» **Exercise details**
Quote each line of the records that contains the string "answer". Treat uppercase and lowercase letters as distinct.

» **Supplied entries**
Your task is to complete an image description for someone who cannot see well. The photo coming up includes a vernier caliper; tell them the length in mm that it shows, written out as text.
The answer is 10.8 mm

...

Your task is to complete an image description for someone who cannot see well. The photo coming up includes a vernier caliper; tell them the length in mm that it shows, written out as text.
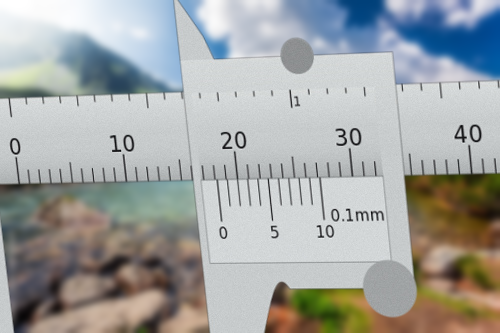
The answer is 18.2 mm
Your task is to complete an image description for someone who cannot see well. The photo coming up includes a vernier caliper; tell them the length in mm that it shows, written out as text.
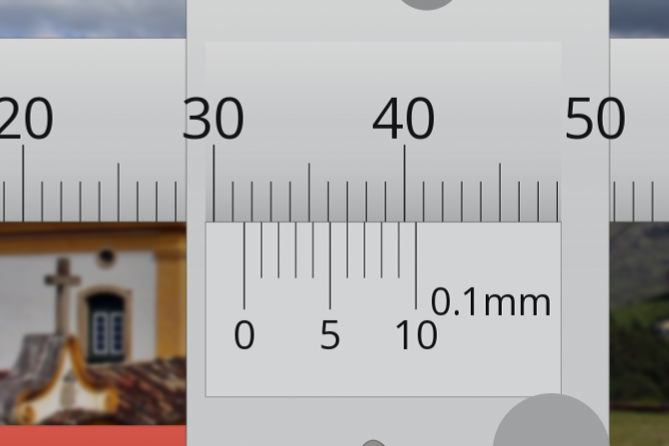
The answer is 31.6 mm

» **Response to this exercise**
The answer is 10.8 mm
The answer is 18.2 mm
The answer is 31.6 mm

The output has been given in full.